The devil has done this

At the beginning of time
The devil visited Obalende
Placed a rock here
And placed another there
So the people
Would never be able to walk straight
He put something in the water
Blessed the hands of the suyamen
Sprayed something in the air
That made everyone that sniffed it
Feel that shouting
Was the only way to communicate

The devil was here
Can you not feel it?
Are we sure he ever left?
Can you not see him?

When the heavens opened
And angels held Lucifer sideways
For God to kick his ungrateful behind
Down down to the earth
He landed here
Sat on the rocks
He took a deep breath
And pretended he was relaxed
We thought too…
That if we took breathfuls
Of the Obalende breeze
We would be at peace

The devil was here
Can you not feel it?
The devil has done this
Look now, we are all mad

A Sign.

I am very confused by this shop that I am staring at.
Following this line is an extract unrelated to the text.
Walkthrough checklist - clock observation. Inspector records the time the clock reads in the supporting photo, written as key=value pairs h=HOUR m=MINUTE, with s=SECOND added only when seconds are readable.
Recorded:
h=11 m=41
It’s one of the ones beneath the Anthony bridge and although I take the bus over it to Oshodi everyday I have never really bothered with what went on underneath.

It has a lot of signs.

“Chibest photography.”

“Battery charger here.”

I am wondering why a battery charger and a photographer share a store but this is Lagos, these things get hard.

I see another sign.

“Photocopy and print here.”

Maybe the photographer has a printer and photocopier set up in a corner of his studio. Maybe they also serve as props for his photos. Maybe.

I see yet another sign.

“Java Ultrasound scan.”

I am beginning to conclude someone must be crazy. Scans here too?

Oh there. One more sign.

“Carpenter available.”

This is madness.

It is only one store.

It takes me a while longer, as traffic finally begins to move, to notice the sign that says:

“Make your sign boards here”.


You’re sitting in the campus shuttle when it happens. Two girls in the row before yours have been yapping since the journey begun.
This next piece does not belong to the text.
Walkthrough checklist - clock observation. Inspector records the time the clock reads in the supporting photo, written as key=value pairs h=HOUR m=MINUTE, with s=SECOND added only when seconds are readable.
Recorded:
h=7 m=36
You’re half listening to their discussion, half wondering what weave it is one of them is wearing and if the other will let you fix her makeup.

She holds up an iPhone with a broken screen…the one with the bad makeup. She says “Is this him?” The friend replies “Yes”. They both hiss simultaneously and one of them says Oloshi. You cannot tell who.

But it occurs to you that you recognise the photo. It’s his current Twitter profile photo, avatar if you may.

You make a mental note to no longer reply his DMs.

Who wants an Oloshi?

Madness of Numbers


You no longer know how many great grandchildren you have. This is not because you are senile, you are old, but not that old. This is not because you have lost the ability to count. You can still count, from the number one to the number one hundred like you learnt in standard five, in two languages, Esan and English.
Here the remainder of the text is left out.